Der Dichtungshersteller konzentriert sich auf seine profitabelsten Bereiche: Er verkauft die Sparte, welche Elastomerprofile für Tunnel und Gleisbau herstellt.
Dätwyler (DAE 167.8 2.57%) schreitet mit der Bereinigung des Geschäftsportfolios zügig voran. Erst vor vier Monaten hatte das Unternehmen bekannt gegeben, dass das gesamte Elektronikhandelsgeschäft abgestossen wird. Nun folgt der nächste Schritt: Das Tiefbaugeschäft (Civil Engineering), das Elastomerprofile für den Tunnel- und Gleisbau herstellt, wird an Mitglieder des bestehenden Managements verkauft. Vollzogen werden soll der Verkauf am 4. Mai.
Zum Verkaufspreis wurde Stillschweigen vereinbart. Das Unternehmen teilt lediglich mit, dass das Management Buy-Out von der Hamburger Beteiligungsgesellschaft BPE unterstützt werde. Diese sei seit über 20 Jahren auf Transaktionen im deutschen Mittelstand spezialisiert. Vontobel-Analyst Michal Lichvar hält fest, dass das Management früher mitgeteilt habe, dass der Verkauf nur zu einem fairen Preis erfolge.
Kleiner Umsatzanteil
Mit dem Tiefbaugeschäft, das etwa 180 Mitarbeitende beschäftigt, erwirtschaftete Dätwyler rund 40 Mio. Fr. an Umsatz pro Jahr. Gemessen am gesamten Umsatz des fortgeführten Geschäfts von rund 1100 Mio. Fr. entspricht das nur 3,5%. Der Anteil am Gewinn dürfte noch kleiner sein.

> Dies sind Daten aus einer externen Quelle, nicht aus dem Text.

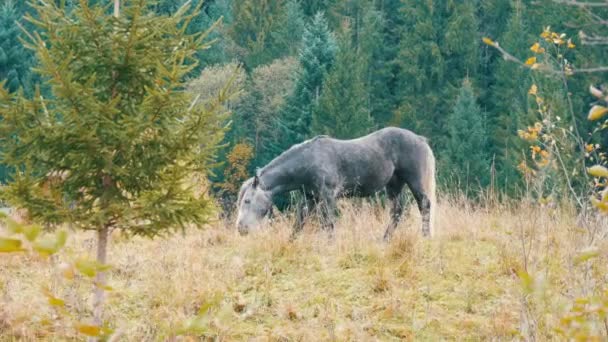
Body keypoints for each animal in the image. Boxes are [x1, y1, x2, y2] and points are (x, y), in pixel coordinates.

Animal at [234, 126, 436, 240]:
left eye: (247, 201)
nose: (241, 228)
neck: (309, 160)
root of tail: (419, 139)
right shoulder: (309, 198)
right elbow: (299, 223)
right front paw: (290, 243)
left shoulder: (328, 196)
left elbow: (328, 223)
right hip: (394, 186)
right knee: (396, 212)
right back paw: (385, 239)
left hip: (414, 181)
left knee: (424, 205)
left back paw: (425, 237)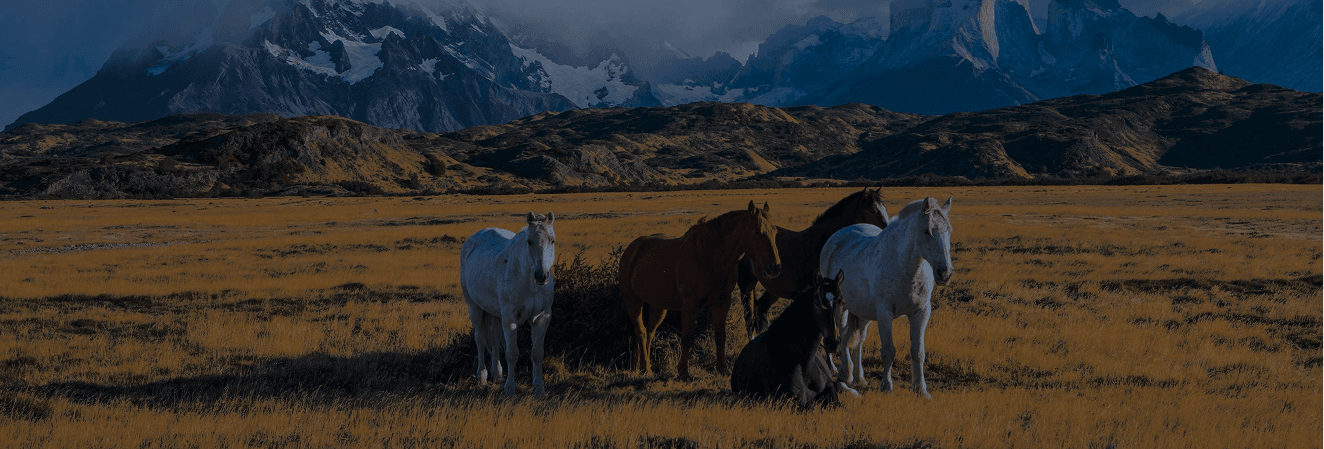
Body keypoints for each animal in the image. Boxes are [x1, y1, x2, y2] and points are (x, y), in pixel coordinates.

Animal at [459, 212, 557, 396]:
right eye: (529, 241)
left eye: (552, 240)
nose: (541, 276)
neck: (529, 283)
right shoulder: (510, 318)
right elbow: (512, 353)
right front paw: (510, 389)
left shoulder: (542, 317)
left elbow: (537, 353)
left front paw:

Zwar ist nicht offiziell bekannt, wie profitabel das Tiefbaugeschäft war. Aus Marktkreisen heisst es aber, dass es sich um die am wenigsten profitable Sparte des Dichtungsgeschäfts handle. Mit Dichtungskomponenten für den Gesundheitsmarkt, die Autoindustrie sowie für Nespresso erwirtschaftet Dätwyler folglich eine bessere Marge.
Andere Produktionstechnologie
Sinnvoll ist der Verkauf auch, weil das Tiefbaugeschäft mit dem übrigen Dichtungssegment nur wenig gemein hat. «Es handelt sich zwar um denselben Werkstoff: Elastomer. Die Produktionstechnologie ist aber eine völlig andere», sagt Dätwyler-Sprecher Guido Unternährer. Während das übrige Dichtungsgeschäft kleine Komponenten herstellt, produziert die Tiefbausparte Elastomerprofile, die etwa Tunnel gegen den Wasserdruck abdichten.
Auch die Marktstruktur sei eine andere, sagt Unternährer. Beim übrigen Dichtungsgeschäft gebe es langjährige Kundenbeziehungen. Beim Tunnelbau handle es sich hingegen um ein Projektgeschäft mit wechselnden Kundenkonstellationen. Zudem gestaltet sich der Verkauf einigermassen einfach, da das gesamte Tiefbaugeschäft an einem Standort konzentriert ist: im deutschen Waltershausen.
Erklärte Strategie
Es ist die erklärte Strategie von Dätwyler, sich auf jene Geschäftsbereiche mit dem besten Wachstums- und Margenpotential zu konzentrieren. Das am wenigsten profitabelste Geschäft des Unternehmens war der Elektronikhandel. Dätwyler hatte daher Ende Dezember mitgeteilt, dass dieser abgespalten wird.
Zwei der drei Elektronikhandelsmarken, Distrelec und Nedis, wurden bereits verkauft. Sie schrieben höchstens knapp schwarze Zahlen. Für die dritte Marke Reichelt, die im Gegensatz zu den beiden anderen eine branchenübliche Marge erzielt, wird noch nach einem Käufer gesucht. Das Unternehmen hatte angekündigt, sich dafür Zeit zu nehmen, um einen ansprechenden Preis zu erzielen. Angesichts des Tempos, das derzeit angeschlagen wird, könnte aber auch eine Veräusserung von Reichelt schon bald anstehen.
Der Verkauf des Tiefbaugeschäfts ist für Anleger eine gute Nachricht. Die Profitabilität des gesamten Unternehmens steigt. «Finanz und Wirtschaft» rät Anlegern jedoch, vorerst noch abzuwarten. Verglichen mit anderen Industriewerten haben Dätwyler nicht stark korrigiert. Das Minus seit Anfang Jahr beträgt lediglich 12%. Angesichts der kaum abschätzbaren Folgen der Coronapandemie und der schon zuvor schwachen Entwicklung im Automobilmarkt sind weitere Enttäuschungen möglich.